**Travail demandé**
Recopiez mot pour mot tous les items qui suivent.

======== Items de données

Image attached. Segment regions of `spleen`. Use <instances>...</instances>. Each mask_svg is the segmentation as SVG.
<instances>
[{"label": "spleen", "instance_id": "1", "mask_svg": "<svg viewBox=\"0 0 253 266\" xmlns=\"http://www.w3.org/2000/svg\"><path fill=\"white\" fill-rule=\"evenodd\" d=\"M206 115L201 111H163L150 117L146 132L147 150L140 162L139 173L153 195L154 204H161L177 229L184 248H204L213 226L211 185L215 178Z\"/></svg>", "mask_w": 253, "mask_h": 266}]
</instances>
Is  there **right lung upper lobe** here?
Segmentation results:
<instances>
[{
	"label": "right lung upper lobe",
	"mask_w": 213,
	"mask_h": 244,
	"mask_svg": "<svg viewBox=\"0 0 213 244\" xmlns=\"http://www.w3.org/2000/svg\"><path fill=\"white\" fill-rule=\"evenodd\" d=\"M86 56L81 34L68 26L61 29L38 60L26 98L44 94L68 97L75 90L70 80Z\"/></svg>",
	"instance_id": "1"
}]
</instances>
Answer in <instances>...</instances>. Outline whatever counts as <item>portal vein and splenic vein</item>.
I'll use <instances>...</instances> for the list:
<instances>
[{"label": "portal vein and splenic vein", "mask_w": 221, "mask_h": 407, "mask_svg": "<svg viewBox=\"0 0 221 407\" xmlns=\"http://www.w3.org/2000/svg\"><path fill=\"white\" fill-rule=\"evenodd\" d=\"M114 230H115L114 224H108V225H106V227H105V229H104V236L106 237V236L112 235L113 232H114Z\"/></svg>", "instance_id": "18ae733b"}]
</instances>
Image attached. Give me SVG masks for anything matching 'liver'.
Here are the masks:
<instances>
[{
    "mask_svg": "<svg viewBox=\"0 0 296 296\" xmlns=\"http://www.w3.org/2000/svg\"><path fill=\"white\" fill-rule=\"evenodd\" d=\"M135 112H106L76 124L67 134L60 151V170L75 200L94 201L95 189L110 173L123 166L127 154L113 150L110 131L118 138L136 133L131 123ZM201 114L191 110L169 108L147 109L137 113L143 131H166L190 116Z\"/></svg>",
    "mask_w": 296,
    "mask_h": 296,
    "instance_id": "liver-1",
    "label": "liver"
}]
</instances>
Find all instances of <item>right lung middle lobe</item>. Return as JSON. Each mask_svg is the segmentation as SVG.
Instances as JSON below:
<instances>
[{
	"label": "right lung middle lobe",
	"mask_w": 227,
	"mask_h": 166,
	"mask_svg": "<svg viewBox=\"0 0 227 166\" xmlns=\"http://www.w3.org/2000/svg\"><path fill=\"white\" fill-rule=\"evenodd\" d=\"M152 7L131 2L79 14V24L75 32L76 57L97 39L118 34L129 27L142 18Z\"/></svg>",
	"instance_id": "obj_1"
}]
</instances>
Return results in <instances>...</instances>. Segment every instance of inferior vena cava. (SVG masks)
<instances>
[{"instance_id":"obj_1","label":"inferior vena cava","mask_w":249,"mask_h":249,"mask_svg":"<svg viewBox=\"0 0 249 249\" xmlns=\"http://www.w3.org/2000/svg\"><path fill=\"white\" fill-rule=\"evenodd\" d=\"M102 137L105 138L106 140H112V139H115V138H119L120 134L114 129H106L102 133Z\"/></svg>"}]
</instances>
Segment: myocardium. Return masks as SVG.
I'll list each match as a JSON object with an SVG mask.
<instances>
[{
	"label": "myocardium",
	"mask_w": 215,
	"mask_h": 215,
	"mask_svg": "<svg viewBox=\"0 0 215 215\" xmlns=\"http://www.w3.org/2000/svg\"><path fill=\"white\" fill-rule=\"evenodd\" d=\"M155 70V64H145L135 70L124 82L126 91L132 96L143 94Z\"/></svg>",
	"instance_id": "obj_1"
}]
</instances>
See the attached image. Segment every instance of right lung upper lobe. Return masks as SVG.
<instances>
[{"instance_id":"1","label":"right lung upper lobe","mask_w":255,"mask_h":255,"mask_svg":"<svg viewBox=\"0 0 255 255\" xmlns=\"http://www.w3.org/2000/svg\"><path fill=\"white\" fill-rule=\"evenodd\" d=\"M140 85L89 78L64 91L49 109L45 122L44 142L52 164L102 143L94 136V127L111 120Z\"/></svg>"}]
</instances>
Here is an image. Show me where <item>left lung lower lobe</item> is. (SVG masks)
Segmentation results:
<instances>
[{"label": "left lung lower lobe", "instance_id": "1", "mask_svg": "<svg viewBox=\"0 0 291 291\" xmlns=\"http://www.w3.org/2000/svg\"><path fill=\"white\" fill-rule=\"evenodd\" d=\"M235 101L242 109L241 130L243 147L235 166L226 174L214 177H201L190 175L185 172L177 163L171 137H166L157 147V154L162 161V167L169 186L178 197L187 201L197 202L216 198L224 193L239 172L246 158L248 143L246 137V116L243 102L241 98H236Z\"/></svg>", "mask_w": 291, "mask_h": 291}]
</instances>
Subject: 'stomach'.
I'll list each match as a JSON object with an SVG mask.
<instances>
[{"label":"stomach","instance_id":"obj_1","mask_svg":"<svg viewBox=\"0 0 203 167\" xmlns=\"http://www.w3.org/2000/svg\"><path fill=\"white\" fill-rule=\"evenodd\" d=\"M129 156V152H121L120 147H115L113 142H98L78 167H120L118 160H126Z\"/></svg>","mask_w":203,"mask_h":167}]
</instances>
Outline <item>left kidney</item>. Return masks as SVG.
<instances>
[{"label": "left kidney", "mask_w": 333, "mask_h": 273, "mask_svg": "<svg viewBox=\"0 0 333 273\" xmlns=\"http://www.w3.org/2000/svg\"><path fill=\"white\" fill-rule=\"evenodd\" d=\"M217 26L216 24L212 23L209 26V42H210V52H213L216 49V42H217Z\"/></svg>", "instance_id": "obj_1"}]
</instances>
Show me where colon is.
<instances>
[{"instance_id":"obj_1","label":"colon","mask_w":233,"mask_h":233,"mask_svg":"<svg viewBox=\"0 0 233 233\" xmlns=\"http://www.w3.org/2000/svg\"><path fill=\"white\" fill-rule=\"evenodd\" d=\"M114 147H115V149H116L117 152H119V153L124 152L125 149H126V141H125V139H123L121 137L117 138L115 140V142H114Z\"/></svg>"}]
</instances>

================

**Résultat attendu**
Image attached. Segment regions of `spleen`. Use <instances>...</instances>. Each mask_svg is the segmentation as SVG.
<instances>
[{"label": "spleen", "instance_id": "1", "mask_svg": "<svg viewBox=\"0 0 253 266\" xmlns=\"http://www.w3.org/2000/svg\"><path fill=\"white\" fill-rule=\"evenodd\" d=\"M206 115L201 111H163L150 117L146 132L147 150L140 162L139 173L153 195L154 204H161L177 229L184 248H204L213 226L211 185L215 178Z\"/></svg>", "mask_w": 253, "mask_h": 266}]
</instances>
Is  there **right lung upper lobe** here?
Segmentation results:
<instances>
[{
	"label": "right lung upper lobe",
	"mask_w": 213,
	"mask_h": 244,
	"mask_svg": "<svg viewBox=\"0 0 213 244\" xmlns=\"http://www.w3.org/2000/svg\"><path fill=\"white\" fill-rule=\"evenodd\" d=\"M86 56L81 34L68 26L61 29L38 60L26 98L44 94L68 97L75 90L70 80Z\"/></svg>",
	"instance_id": "1"
}]
</instances>
Answer in <instances>...</instances>. Outline whatever counts as <item>portal vein and splenic vein</item>.
I'll use <instances>...</instances> for the list:
<instances>
[{"label": "portal vein and splenic vein", "mask_w": 221, "mask_h": 407, "mask_svg": "<svg viewBox=\"0 0 221 407\" xmlns=\"http://www.w3.org/2000/svg\"><path fill=\"white\" fill-rule=\"evenodd\" d=\"M114 230H115L114 224H108V225H106V227H105V229H104V236L106 237V236L112 235L113 232H114Z\"/></svg>", "instance_id": "18ae733b"}]
</instances>
Image attached. Give me SVG masks for anything matching 'liver'.
Here are the masks:
<instances>
[{
    "mask_svg": "<svg viewBox=\"0 0 296 296\" xmlns=\"http://www.w3.org/2000/svg\"><path fill=\"white\" fill-rule=\"evenodd\" d=\"M135 112H106L76 124L67 134L60 151V170L75 200L94 201L95 189L110 173L123 166L127 154L113 150L110 131L118 138L136 133L131 123ZM201 114L191 110L169 108L147 109L137 113L143 131H166L190 116Z\"/></svg>",
    "mask_w": 296,
    "mask_h": 296,
    "instance_id": "liver-1",
    "label": "liver"
}]
</instances>
Find all instances of <item>right lung middle lobe</item>. Return as JSON. Each mask_svg is the segmentation as SVG.
Instances as JSON below:
<instances>
[{
	"label": "right lung middle lobe",
	"mask_w": 227,
	"mask_h": 166,
	"mask_svg": "<svg viewBox=\"0 0 227 166\" xmlns=\"http://www.w3.org/2000/svg\"><path fill=\"white\" fill-rule=\"evenodd\" d=\"M152 7L131 2L79 14V24L75 32L76 57L97 39L118 34L129 27L142 18Z\"/></svg>",
	"instance_id": "obj_1"
}]
</instances>
Return results in <instances>...</instances>. Segment every instance of inferior vena cava. (SVG masks)
<instances>
[{"instance_id":"obj_1","label":"inferior vena cava","mask_w":249,"mask_h":249,"mask_svg":"<svg viewBox=\"0 0 249 249\" xmlns=\"http://www.w3.org/2000/svg\"><path fill=\"white\" fill-rule=\"evenodd\" d=\"M102 137L105 138L106 140H112V139H115V138H119L120 134L114 129H106L102 133Z\"/></svg>"}]
</instances>
Segment: myocardium. Return masks as SVG.
I'll list each match as a JSON object with an SVG mask.
<instances>
[{
	"label": "myocardium",
	"mask_w": 215,
	"mask_h": 215,
	"mask_svg": "<svg viewBox=\"0 0 215 215\" xmlns=\"http://www.w3.org/2000/svg\"><path fill=\"white\" fill-rule=\"evenodd\" d=\"M155 70V64H145L135 70L124 82L126 91L132 96L143 94Z\"/></svg>",
	"instance_id": "obj_1"
}]
</instances>
See the attached image. Segment every instance of right lung upper lobe. Return masks as SVG.
<instances>
[{"instance_id":"1","label":"right lung upper lobe","mask_w":255,"mask_h":255,"mask_svg":"<svg viewBox=\"0 0 255 255\" xmlns=\"http://www.w3.org/2000/svg\"><path fill=\"white\" fill-rule=\"evenodd\" d=\"M140 85L89 78L64 91L49 109L45 122L44 142L52 164L102 143L94 136V127L111 120Z\"/></svg>"}]
</instances>
Here is an image. Show me where <item>left lung lower lobe</item> is. (SVG masks)
Segmentation results:
<instances>
[{"label": "left lung lower lobe", "instance_id": "1", "mask_svg": "<svg viewBox=\"0 0 291 291\" xmlns=\"http://www.w3.org/2000/svg\"><path fill=\"white\" fill-rule=\"evenodd\" d=\"M235 101L242 109L241 130L243 147L235 166L226 174L214 177H201L190 175L185 172L177 163L171 137H166L157 147V154L162 161V167L169 186L178 197L187 201L197 202L216 198L224 193L239 172L246 158L248 143L246 137V116L243 102L241 98H236Z\"/></svg>", "mask_w": 291, "mask_h": 291}]
</instances>
Subject: 'stomach'.
I'll list each match as a JSON object with an SVG mask.
<instances>
[{"label":"stomach","instance_id":"obj_1","mask_svg":"<svg viewBox=\"0 0 203 167\" xmlns=\"http://www.w3.org/2000/svg\"><path fill=\"white\" fill-rule=\"evenodd\" d=\"M129 156V152H121L120 147H115L113 142H98L78 167H120L118 160H126Z\"/></svg>","mask_w":203,"mask_h":167}]
</instances>
Outline <item>left kidney</item>. Return masks as SVG.
<instances>
[{"label": "left kidney", "mask_w": 333, "mask_h": 273, "mask_svg": "<svg viewBox=\"0 0 333 273\" xmlns=\"http://www.w3.org/2000/svg\"><path fill=\"white\" fill-rule=\"evenodd\" d=\"M217 26L216 24L212 23L209 26V42H210V52H213L216 49V42H217Z\"/></svg>", "instance_id": "obj_1"}]
</instances>
Show me where colon is.
<instances>
[{"instance_id":"obj_1","label":"colon","mask_w":233,"mask_h":233,"mask_svg":"<svg viewBox=\"0 0 233 233\" xmlns=\"http://www.w3.org/2000/svg\"><path fill=\"white\" fill-rule=\"evenodd\" d=\"M114 147H115V149H116L117 152H119V153L124 152L125 149H126V141H125V139H123L121 137L117 138L115 140V142H114Z\"/></svg>"}]
</instances>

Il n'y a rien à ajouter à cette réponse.